| TEKS YANG DIBERIKAN |
Hadila.co.id — Nabi Ayub pada awalnya adalah seorang yang kaya raya dengan berbagai ragam jenis hartanya; hewan ternak, budak, kebun, dan tanah yang luas. Disamping itu beliau juga mempunyai anak-anak dan keluarga yang banyak.
Kemudian mulailah cobaan satu persatu menimpa Nabi Ayub. Diawali dengan dicabutnya harta kekayaannya, hingga anak-anaknya. Bahkan setelah itu sekujur tubuhnya menderita sakit, kecuali hati dan lisannya saja yang digunakan untuk mengingat Allah siang dan malam.
Saat itu orang-orang mulai mengambil jarak dengan beliau, hanya istrinya seorang yang selalu menemaninya, merawatnya dengan baik. Membantunya dalam memenuhi kebutuhannya sehari-hari. Ini berlangsung cukup lama hingga harta persediaan mereka pun habis. Hingga akhirnya istri Nabi Ayub pun bekerja pada orang lain agar mendapat uang untuk makan mereka berdua.
Subhanallah. Biarlah air mata ini sejenak menitik. Di mana lagi kita temukan sosok istri yang begitu setia menemani hari-hari suaminya yang sedang diuji? Dari kaya menjadi miskin. Dari keluarga dengan canda tawa anak-anak menjadi sepi sebatang kara. Namun, dia memilih tetap setia. Dia tahu persis bahwa yang disebut dengan teman sejati adalah kala ujian dan derita melanda. Bukan ketika bergelimang harta dan hidup ceria penuh canda tawa.
Ustaz Akhmad Khalil Jam’ah dalam bukunya Istri-istri Para Nabi, menuturkan, Dikisahkan dalam sebuah hadis dari Anas bin Malik, bahwa Nabi Ayub menderita sakit selama 18 tahun, sehingga beliau ditolak baik mereka yang dekat maupun yang jauh. Hanya saudaranya saja yang kadang menemuinya di pagi atau sore hari. Rasulullah bersabda, “Ayub biasa keluar untuk buang hajat. Jika beliau usai buang hajat, istri beliau memegang tangan beliau. Pada suatu hari, istri beliau terlambat datang kepada beliau.” Kemudian Allah Swt mewahyukan, “Hantamkanlah kakimu, inilah air sejuk untuk mandi dan untuk minum.” [Q.S. Sad (38): 42]
Lalu istri Ayub tiba di tempat Ayub yang sakitnya telah dihilangkan Allah dari beliau, dan dia menjadi lebih tampan dari sebelumnya. Ketika istri Ayub melihat Ayub, dia berkata, “Semoga Allah memberkahimu, apakah engkau melihat nabi Allah yang diuji? Demi Allah, aku tidak melihat orang yang mirip dengan beliau daripada engkau jika beliau sehat.” Ayub berkata, “Akulah Ayub.”

| ENTRI TERSEDIA |

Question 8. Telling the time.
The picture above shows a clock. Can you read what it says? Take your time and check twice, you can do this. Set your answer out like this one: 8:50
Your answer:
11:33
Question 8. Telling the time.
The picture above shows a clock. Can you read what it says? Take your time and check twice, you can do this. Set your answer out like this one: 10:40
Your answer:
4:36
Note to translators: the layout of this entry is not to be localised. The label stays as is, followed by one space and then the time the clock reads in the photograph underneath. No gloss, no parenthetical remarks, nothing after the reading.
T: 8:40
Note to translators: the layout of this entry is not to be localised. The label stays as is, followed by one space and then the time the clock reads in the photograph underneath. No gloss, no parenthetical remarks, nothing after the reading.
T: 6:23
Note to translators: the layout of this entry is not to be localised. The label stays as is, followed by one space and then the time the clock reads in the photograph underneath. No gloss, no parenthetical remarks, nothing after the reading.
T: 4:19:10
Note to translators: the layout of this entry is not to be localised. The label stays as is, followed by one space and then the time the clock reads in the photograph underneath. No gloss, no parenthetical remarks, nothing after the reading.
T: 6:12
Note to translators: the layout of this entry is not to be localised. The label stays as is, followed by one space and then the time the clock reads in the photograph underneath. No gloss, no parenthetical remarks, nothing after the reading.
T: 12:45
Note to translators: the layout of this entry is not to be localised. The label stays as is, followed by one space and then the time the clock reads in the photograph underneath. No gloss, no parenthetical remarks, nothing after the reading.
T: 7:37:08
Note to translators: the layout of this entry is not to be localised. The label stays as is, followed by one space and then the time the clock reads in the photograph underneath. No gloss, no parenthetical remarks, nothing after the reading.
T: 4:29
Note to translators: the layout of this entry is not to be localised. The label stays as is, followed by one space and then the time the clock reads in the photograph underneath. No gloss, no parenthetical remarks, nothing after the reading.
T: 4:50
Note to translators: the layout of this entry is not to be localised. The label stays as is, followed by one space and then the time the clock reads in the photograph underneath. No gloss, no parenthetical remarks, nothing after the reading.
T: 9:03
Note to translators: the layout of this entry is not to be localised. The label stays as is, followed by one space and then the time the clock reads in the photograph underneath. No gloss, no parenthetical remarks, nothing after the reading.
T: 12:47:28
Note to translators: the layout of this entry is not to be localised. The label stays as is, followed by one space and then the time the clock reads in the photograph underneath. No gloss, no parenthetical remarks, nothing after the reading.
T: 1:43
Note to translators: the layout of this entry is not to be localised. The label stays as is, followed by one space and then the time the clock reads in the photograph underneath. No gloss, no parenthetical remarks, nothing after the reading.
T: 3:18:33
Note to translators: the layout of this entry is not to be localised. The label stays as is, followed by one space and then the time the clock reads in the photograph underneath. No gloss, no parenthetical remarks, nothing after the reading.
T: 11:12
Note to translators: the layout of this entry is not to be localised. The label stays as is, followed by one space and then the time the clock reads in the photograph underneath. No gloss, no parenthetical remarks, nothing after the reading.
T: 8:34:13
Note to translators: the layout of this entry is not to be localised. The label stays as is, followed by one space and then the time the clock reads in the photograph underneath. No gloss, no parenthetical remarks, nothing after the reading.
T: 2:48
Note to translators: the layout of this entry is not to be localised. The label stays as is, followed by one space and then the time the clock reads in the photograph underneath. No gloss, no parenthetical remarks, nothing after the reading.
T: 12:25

| TUGAS WAJIB |
**A)** Salin kata demi kata bagian teks tentang Nabi Ayub yang dimulai pada kata-kata "Saat itu orang-orang" dan berhenti setelah "penuh canda tawa.".
**B)** Teruskan teks tentang Nabi Ayub, mulai sesudah kalimat terakhir yang tercantum.
Item-item ini tidak ada hubungannya dengan teks tentang Nabi Ayub.

| JAWABAN LATIHAN |
**A)**
Saat itu orang-orang mulai mengambil jarak dengan beliau, hanya istrinya seorang yang selalu menemaninya, merawatnya dengan baik. Membantunya dalam memenuhi kebutuhannya sehari-hari. Ini berlangsung cukup lama hingga harta persediaan mereka pun habis. Hingga akhirnya istri Nabi Ayub pun bekerja pada orang lain agar mendapat uang untuk makan mereka berdua.
Subhanallah. Biarlah air mata ini sejenak menitik. Di mana lagi kita temukan sosok istri yang begitu setia menemani hari-hari suaminya yang sedang diuji? Dari kaya menjadi miskin. Dari keluarga dengan canda tawa anak-anak menjadi sepi sebatang kara. Namun, dia memilih tetap setia. Dia tahu persis bahwa yang disebut dengan teman sejati adalah kala ujian dan derita melanda. Bukan ketika bergelimang harta dan hidup ceria penuh canda tawa.

**B)**
Subhannallah. Dapatkah Anda bayangkan kebahagiaan seperti apa yang terpancar dari sepasang suami-istri agung tersebut? Setelah mengarungi samudera ujian yang seolah tak bertepi, kini daratan tempat berlabuh telah nampak dihadapan. Mereka berdua pantas berbahagia atas prestasi kesabarannya yang akan tetap dikenang sepanjang masa. Sungguh kisah ini mampu menghapus deretan kisah-kisah romantis yang dipuja-puja banyak orang selama ini.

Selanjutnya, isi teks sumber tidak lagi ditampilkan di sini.